Place the tin of condensed milk on its side in a large saucepan. Cover with water so it is submerged by at least 5cm. Bring to a simmer, then leave to simmer for 3 hours, topping up the water regularly so the tin remains completely submerged. Carefully remove the tin from the water. Allow to cool before opening. Spoon into a bowl and whisk until smooth. You'll only need half the resulting dulce de leche in the pudding; the rest will keep in an airtight container for up to 5 days.
Grease a 1.5 litre (6 cup) steamed pudding basin and line the base with baking paper. Beat the butter and sugar together in a bowl. Beat in the vanilla and eggs, one at a time, until fluffy and well combined. Sift the flour and cocoa powder together and mix in the chocolate melts. Fold into the egg mixture with the milk until combined. In a separate bowl, mix the dulce de leche and peanut butter together.

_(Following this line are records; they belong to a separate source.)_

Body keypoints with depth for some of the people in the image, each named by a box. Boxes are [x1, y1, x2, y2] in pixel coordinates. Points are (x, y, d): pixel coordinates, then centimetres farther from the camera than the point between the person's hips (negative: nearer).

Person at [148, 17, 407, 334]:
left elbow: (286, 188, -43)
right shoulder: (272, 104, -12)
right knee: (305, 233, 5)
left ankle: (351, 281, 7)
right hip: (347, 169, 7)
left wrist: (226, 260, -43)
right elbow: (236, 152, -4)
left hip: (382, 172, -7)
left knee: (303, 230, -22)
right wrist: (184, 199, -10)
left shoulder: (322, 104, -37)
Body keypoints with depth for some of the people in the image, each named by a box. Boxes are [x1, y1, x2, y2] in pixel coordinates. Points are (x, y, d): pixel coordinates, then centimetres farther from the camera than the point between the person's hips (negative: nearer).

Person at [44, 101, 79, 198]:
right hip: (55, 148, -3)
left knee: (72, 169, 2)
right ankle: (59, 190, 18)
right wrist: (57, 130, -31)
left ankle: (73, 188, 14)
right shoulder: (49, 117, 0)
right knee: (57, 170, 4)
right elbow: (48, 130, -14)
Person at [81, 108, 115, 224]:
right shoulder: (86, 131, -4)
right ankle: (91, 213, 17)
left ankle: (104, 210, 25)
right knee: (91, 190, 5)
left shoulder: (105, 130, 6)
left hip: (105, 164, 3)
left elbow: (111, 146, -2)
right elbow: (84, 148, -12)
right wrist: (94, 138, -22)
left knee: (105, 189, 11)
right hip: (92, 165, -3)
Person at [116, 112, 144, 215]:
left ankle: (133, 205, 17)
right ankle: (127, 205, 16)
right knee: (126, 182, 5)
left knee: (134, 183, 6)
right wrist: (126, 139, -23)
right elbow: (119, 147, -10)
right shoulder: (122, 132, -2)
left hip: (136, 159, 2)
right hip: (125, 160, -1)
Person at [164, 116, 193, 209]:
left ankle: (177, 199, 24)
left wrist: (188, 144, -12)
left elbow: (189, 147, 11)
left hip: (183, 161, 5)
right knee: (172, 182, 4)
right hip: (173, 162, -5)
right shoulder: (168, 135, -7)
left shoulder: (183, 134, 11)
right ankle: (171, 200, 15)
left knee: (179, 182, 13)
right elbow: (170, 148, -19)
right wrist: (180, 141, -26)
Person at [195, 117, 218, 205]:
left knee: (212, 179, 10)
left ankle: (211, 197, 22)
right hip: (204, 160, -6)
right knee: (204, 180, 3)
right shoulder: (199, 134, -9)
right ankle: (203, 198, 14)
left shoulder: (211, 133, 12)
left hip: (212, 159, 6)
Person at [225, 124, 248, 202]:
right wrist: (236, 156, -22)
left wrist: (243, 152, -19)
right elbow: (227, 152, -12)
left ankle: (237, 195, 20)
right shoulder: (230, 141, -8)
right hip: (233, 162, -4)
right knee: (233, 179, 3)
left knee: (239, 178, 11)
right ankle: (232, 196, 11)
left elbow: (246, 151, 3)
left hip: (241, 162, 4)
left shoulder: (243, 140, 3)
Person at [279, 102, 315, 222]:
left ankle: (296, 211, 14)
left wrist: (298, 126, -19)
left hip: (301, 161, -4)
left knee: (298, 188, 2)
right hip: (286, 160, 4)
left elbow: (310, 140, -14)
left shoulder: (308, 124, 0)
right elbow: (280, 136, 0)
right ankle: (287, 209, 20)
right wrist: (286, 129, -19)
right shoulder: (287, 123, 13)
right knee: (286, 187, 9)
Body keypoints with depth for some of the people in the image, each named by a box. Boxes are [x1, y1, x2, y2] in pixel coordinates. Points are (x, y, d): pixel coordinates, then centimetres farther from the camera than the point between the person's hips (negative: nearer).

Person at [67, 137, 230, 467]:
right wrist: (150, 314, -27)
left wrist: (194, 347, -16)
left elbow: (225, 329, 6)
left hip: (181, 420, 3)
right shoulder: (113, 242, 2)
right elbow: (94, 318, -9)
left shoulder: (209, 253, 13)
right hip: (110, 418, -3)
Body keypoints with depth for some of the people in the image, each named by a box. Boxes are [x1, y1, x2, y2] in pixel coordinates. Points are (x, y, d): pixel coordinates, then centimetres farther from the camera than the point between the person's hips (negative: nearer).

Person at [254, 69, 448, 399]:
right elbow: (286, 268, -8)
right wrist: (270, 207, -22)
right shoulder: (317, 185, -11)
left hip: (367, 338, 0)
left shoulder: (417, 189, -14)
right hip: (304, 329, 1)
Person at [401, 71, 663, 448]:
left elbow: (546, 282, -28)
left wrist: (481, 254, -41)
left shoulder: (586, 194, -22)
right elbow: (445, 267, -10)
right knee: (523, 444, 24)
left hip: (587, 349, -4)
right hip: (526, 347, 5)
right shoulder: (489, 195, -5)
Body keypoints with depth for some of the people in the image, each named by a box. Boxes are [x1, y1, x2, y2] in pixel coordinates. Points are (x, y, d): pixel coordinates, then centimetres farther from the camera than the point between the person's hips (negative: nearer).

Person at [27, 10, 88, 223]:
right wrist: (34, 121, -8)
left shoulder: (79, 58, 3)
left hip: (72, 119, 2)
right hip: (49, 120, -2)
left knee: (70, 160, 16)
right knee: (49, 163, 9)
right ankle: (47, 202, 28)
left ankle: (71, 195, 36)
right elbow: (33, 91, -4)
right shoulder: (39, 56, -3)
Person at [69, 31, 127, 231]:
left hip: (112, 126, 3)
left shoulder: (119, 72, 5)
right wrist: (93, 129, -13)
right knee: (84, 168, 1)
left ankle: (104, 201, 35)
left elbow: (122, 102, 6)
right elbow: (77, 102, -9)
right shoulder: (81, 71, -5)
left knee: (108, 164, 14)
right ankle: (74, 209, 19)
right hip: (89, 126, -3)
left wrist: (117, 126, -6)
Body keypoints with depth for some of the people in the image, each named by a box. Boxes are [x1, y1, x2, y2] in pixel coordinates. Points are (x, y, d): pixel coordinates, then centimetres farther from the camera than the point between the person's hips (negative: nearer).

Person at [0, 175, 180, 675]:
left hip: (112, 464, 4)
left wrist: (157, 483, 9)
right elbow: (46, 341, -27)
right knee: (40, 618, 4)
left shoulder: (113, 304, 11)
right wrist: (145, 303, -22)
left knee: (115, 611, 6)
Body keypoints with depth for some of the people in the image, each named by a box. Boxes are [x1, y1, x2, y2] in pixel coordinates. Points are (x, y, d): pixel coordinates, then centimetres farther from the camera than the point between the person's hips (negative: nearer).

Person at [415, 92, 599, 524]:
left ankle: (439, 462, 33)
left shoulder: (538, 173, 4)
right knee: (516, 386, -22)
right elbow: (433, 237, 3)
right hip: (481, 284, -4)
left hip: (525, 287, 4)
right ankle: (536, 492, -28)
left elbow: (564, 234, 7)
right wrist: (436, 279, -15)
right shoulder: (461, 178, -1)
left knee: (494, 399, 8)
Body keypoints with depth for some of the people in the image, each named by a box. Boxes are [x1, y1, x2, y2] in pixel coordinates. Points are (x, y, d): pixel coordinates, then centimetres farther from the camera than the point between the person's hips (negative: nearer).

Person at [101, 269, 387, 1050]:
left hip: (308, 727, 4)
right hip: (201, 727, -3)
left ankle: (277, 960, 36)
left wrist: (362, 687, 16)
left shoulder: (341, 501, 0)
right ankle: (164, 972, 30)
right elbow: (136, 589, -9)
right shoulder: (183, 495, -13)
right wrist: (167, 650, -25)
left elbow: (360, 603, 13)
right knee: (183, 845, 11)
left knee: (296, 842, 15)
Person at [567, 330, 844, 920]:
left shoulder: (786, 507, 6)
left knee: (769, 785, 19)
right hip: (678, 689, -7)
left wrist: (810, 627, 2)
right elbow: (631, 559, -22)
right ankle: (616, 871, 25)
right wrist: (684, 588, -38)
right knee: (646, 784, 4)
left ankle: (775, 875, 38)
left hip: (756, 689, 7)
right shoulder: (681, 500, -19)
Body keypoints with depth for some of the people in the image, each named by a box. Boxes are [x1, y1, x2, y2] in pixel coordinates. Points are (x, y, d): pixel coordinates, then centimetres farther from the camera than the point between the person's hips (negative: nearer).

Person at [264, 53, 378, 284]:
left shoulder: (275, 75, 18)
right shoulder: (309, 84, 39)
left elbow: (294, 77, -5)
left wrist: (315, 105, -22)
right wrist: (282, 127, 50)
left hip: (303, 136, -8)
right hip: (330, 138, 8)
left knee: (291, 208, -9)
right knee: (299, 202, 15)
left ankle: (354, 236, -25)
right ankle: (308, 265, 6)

Spoon half the chocolate mixture into the pudding basin. Spoon in the dulce de leche mixture, then cover with the remaining chocolate mixture. Grease a sheet of baking paper and use it to cover the top of the pudding basin. Top with two layers of foil, then secure with string.
Fill a large saucepan one-third full of water and bring to the boil. Reduce the heat to a simmer. Place the pudding basin in the saucepan and cover with a lid. Gently simmer for 1 hour 20 minutes, or until a skewer inserted into the top of the pudding, through the foil, comes out almost clean, but a little fudgy.
Carefully remove the pudding from the water, then remove the string, foil and paper. Invert the pudding on to a plate. Slice into wedges and serve with thick cream.